There are a lot of much more personal, not-for-sharing goals I have (that’s what therapy is for, right?), but I feel like for the first time, I can look back and see real progress in the year behind me. Which makes it a lot easier to feel positive about the year ahead.
The Feminists
I get very frustrated when people talk about The Feminists. As in, “The Feminists are so riled up about this,” or “The Feminists are totally overreacting about that.” Most recently, someone I follow on the internet wrote about how The Feminists are ridiculous for being up-in-arms about Stephen Fry’s comments on the disparity between the sex drives of men and women. Her words generally revolved around how dumb The Feminists are for getting our panties in a bunch and duh, of course men and women have different sex drives, here is all her anecdotal evidence about that, also Stephen Fry is a COMEDIAN people so we need to just chillax.
You know what? Sometimes I agree that people get way too aggravated about throw-away comments and remarks. Big deals are made of things that don’t necessarily have to be big deals. In our 24-hours news world and commenting, re-tweeting, tumblr-ing culture, anger and offense tend to be blown out of proportion. It can easily seem like The Feminists are all hanging out in our woman clubhouses and creating placards for our next protest against Stephen Fry’s comments on why women don’t go cruising. But for reals, there is no such thing as The Feminists.

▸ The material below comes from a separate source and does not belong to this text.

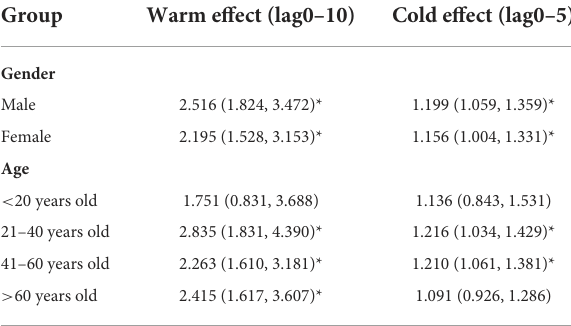
TABLE 4 Cumulative warm and cold effects of temperature on urolithiasis inpatients of different genders and ages.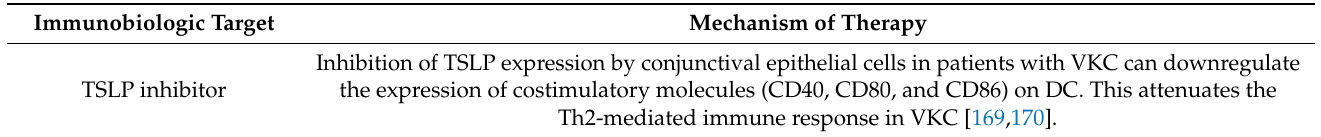
Table 2. Summary of immunobiologics and potential therapeutic mechanisms against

Yeah, I’m sorry to break it to you, but we do not have a cabal. There is no party line. There is, in fact, great disagreement among people who all identify as feminist. When a person makes an argument that is feminist, he/she is not speaking for The Feminists. And when you answer back by talking about how The Feminist Are Getting Pissed Again, those silly ladies, you are actively refusing to engage in dialogue, ignoring the statements and points that that person made. It’s belittling, and not at all constructive, and pretty much proves the point of why we still need feminism.
Constructive, compassionate dialogue involves hearing what the person you’re engaging with is saying, and I understand that people don’t really like to do that on the internet. Which is so sad, because damn, there is so much potential for meaningful communication in this tool. In order to hear what the person you are talking to is saying, you first have to acknowledge that a person is saying it, not a monolithic group of people. And that, frankly, is the only undisputed goal of feminism: To recognize that all people are people, individual and eccentric and each with our own desires, habits, thoughts, and needs. All men don’t cruise, all women don’t yearn for romantic love, all gay people don’t like the same kind of sex, and all feminists don’t hate Stephen Fry or think he’s a horrible misogynist. All feminists do not think the same; it’s not like we’re programmed, for the love of god. And all feminism is really about is wanting you to recognize and engage with each individual you encounter as an individual, without letting your preconceived ideas about how they think or what their gender (or race or class or background) says about them interfering with that.